Emotion crept into Elam’s voice as she went on to say “He also said, and this is a quote, ‘She was a shining light in this dark world,’ so Rikki Olds, one of the young people that we know about now, losing her life when all she was doing that day, Brianna, was going to work and performing her job, people at 2:30 in the afternoon picking up a few things, just supposed to be a normal day that they could get back their lives, and now they’re gone.”
“You know, Stephanie, as I’m hearing you report this, I just wonder,” Keilar said, her voice cracking as well, “can you count how many times you’ve covered a story like this? Have you lost count?”
“I don’t know anymore. And it makes me sad,” Elam said. “It makes me sad to even sit here and think about that, Brianna, that there’s been so many times that we have had to go out and cover these stories and talk to people who are devastated, their lives will never be the same because of this, and they’re still in shock and you think about them, and sometimes it happened close to where you’ve grown up so you can think about it in that way, and other times it happens far away, but it’s still the same.”

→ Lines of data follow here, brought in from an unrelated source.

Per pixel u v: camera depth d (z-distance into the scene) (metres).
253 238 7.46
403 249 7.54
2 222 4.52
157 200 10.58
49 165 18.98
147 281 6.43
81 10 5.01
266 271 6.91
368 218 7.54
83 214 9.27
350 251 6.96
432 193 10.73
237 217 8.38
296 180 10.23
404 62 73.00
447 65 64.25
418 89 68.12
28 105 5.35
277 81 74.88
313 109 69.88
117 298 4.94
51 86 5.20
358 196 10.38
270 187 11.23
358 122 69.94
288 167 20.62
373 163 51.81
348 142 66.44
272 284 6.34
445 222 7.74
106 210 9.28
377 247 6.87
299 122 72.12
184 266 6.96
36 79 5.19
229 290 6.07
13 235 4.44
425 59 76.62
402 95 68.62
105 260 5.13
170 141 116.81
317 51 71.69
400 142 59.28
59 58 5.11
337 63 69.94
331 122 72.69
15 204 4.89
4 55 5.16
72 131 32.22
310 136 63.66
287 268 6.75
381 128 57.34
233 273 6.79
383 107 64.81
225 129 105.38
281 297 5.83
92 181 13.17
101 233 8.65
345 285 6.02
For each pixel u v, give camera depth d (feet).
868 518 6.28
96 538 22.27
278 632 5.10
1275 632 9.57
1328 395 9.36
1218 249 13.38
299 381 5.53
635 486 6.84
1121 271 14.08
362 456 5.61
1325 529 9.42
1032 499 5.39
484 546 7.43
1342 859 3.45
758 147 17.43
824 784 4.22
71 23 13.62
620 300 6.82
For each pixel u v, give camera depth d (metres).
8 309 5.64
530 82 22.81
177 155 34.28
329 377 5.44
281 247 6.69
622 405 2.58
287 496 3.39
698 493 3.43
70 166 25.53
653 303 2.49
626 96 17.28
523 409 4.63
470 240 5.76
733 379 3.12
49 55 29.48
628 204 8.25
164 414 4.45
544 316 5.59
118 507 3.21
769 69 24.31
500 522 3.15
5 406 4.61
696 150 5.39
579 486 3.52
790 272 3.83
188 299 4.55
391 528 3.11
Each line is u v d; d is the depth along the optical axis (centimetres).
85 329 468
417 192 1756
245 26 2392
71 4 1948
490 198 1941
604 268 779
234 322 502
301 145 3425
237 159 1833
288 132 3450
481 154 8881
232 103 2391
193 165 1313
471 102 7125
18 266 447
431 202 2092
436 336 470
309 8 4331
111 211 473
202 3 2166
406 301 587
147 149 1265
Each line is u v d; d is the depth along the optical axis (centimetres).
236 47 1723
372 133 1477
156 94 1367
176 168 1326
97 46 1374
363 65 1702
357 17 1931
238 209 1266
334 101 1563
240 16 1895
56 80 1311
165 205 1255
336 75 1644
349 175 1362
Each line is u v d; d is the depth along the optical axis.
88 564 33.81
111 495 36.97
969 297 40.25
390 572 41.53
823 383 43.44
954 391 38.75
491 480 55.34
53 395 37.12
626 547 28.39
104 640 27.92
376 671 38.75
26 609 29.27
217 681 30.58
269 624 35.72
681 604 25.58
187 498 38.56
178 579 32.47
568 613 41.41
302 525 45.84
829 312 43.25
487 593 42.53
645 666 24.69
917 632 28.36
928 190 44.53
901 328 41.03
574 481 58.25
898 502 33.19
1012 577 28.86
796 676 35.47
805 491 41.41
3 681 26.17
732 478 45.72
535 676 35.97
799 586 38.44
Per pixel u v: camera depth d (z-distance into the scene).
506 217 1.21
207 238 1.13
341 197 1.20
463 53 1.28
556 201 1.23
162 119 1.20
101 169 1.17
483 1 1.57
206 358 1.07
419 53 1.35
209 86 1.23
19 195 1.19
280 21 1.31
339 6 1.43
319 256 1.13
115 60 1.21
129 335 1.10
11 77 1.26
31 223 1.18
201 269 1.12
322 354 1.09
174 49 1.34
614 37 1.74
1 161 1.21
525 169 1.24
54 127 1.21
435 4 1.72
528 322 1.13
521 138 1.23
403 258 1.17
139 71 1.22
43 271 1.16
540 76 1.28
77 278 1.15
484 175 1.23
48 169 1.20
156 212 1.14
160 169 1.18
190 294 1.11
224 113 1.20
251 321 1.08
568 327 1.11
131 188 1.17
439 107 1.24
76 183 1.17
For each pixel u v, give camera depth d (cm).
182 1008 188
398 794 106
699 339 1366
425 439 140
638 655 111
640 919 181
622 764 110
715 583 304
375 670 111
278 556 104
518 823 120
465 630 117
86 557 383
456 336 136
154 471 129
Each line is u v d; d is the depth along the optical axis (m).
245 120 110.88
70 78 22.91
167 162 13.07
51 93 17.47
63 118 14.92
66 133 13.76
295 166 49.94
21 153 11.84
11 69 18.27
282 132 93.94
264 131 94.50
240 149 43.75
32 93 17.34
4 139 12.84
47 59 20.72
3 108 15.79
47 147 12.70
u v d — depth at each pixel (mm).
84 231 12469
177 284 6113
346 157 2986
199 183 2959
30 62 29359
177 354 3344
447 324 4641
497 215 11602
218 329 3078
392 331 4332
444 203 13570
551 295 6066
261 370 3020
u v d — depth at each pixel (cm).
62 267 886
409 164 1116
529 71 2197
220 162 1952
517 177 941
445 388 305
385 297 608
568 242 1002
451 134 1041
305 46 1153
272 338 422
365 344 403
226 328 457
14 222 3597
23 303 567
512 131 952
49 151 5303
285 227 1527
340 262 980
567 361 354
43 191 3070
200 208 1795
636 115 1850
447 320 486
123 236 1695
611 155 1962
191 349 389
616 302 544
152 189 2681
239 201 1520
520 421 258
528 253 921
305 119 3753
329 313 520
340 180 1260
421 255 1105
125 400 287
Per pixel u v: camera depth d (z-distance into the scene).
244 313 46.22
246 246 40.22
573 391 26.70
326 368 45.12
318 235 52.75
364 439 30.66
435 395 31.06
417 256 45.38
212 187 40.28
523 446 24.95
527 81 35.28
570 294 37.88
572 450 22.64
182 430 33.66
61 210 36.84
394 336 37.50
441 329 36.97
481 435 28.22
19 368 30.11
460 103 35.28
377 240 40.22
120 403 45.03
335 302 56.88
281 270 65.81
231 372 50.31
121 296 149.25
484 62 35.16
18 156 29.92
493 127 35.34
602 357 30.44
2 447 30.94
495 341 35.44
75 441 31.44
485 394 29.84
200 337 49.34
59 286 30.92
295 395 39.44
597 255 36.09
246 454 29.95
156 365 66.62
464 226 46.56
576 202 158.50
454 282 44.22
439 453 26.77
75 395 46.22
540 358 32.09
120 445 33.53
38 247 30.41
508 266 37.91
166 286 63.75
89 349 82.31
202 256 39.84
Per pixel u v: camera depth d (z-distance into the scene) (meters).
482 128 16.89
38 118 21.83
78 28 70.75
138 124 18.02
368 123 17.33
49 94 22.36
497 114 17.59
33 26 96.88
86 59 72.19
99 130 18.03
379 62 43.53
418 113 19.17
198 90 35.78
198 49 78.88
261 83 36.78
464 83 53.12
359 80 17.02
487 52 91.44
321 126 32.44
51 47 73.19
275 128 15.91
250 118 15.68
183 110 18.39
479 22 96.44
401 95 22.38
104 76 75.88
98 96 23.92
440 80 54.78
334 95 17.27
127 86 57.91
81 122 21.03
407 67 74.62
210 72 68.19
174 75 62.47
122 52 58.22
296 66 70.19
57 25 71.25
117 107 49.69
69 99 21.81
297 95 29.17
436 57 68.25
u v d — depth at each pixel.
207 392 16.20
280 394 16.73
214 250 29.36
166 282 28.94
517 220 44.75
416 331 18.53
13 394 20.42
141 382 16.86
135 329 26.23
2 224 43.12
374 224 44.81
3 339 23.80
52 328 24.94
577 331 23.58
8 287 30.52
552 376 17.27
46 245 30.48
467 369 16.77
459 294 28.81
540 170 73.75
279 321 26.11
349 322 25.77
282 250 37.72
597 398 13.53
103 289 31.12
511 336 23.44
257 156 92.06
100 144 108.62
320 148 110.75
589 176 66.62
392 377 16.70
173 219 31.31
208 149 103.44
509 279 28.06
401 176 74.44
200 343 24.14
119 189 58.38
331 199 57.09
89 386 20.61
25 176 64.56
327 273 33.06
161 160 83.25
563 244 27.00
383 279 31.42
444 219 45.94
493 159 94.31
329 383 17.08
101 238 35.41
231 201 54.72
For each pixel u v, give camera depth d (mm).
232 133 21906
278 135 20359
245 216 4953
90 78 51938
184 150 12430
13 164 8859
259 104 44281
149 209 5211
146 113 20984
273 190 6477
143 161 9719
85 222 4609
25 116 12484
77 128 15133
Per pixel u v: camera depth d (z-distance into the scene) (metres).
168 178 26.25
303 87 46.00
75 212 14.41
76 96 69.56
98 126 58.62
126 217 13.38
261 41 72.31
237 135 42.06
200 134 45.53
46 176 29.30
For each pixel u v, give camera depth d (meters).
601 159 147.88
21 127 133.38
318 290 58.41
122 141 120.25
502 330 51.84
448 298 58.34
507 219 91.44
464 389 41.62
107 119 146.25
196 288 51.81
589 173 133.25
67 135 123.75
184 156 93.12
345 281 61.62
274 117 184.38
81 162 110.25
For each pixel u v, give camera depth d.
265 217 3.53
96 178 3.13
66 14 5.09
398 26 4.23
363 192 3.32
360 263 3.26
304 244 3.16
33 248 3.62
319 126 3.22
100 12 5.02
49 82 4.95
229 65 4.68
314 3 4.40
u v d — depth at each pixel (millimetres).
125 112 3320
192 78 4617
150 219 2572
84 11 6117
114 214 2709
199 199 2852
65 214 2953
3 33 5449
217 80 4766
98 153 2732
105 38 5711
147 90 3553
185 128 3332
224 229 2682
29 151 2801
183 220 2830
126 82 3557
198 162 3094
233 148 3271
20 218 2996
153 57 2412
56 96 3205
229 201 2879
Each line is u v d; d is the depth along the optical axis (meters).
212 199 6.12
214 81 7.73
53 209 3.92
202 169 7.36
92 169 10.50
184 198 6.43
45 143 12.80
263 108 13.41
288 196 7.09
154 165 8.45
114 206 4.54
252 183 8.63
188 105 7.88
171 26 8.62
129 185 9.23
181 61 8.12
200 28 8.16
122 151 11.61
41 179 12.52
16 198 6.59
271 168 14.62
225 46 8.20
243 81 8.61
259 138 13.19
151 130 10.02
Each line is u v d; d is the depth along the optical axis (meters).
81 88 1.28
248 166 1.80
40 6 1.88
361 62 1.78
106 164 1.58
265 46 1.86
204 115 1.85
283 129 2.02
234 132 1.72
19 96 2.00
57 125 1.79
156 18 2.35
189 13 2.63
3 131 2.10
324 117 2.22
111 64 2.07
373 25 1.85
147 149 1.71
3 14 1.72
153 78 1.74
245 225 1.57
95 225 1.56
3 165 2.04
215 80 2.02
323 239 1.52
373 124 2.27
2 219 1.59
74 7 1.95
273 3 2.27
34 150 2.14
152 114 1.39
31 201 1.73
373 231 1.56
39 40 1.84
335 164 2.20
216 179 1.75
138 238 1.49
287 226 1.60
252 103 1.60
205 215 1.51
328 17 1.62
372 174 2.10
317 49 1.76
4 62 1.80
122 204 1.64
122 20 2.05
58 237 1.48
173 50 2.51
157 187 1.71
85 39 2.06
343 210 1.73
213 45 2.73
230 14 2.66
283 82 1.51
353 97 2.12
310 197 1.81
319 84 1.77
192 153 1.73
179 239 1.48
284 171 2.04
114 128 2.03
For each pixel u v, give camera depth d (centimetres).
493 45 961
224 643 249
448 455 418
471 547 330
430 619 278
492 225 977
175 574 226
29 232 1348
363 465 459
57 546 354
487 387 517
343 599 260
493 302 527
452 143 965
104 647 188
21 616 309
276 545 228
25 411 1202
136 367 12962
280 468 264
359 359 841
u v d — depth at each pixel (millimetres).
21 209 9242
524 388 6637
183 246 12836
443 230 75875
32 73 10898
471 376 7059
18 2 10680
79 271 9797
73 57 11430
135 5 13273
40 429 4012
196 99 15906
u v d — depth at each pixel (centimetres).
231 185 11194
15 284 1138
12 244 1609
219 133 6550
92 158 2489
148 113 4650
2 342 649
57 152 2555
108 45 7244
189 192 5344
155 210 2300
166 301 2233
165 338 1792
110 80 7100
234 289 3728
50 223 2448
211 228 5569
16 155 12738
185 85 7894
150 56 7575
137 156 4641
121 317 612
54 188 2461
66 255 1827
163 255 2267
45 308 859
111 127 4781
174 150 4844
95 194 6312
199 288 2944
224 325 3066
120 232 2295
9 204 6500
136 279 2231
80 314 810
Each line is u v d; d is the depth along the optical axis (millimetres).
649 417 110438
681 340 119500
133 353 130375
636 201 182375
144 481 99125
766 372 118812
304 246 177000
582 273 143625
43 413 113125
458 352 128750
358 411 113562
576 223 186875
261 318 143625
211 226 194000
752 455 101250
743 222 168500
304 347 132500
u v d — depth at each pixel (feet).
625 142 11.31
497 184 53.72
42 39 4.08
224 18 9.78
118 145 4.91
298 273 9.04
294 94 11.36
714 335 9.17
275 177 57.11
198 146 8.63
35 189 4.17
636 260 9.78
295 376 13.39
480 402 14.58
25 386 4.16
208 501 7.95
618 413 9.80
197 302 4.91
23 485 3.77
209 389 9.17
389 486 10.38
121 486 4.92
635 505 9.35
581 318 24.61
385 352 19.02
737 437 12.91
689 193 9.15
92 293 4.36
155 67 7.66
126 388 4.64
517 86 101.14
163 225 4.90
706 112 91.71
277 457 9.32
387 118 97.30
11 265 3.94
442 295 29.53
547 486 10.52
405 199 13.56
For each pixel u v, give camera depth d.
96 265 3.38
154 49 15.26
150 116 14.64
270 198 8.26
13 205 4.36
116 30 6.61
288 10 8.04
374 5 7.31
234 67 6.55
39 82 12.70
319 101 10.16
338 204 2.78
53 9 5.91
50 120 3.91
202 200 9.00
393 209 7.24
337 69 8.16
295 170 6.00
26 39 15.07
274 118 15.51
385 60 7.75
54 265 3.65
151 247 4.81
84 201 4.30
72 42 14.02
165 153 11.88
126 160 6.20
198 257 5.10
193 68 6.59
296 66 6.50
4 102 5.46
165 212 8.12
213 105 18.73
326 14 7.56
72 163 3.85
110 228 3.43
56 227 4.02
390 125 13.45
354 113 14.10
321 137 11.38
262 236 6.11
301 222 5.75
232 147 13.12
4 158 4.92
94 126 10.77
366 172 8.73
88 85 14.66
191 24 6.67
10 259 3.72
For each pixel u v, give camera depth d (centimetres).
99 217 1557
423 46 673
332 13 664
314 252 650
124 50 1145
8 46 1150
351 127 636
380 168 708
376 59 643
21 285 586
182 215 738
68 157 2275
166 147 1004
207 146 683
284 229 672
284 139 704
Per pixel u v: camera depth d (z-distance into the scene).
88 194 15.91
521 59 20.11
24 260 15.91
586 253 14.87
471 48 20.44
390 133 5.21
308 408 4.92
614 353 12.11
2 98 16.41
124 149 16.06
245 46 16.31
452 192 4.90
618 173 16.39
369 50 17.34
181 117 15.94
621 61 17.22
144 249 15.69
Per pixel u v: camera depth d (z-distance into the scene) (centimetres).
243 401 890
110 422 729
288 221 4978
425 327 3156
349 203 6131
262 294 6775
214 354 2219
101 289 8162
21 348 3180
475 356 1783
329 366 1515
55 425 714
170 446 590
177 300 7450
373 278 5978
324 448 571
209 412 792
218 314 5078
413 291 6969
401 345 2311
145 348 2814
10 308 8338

“The root of it, the pain of it still raw and it’s real, and I can feel it every single time, and I think about these people often, and my heart bleeds for them too, that they’re having to deal with this today because I’m sure they can’t even take it all in at this point,” Elam said.
“Yeah, it’s, you lose count, you don’t forget it. But somehow it just, it’s so much,” Keilar said.
Watch above via CNN.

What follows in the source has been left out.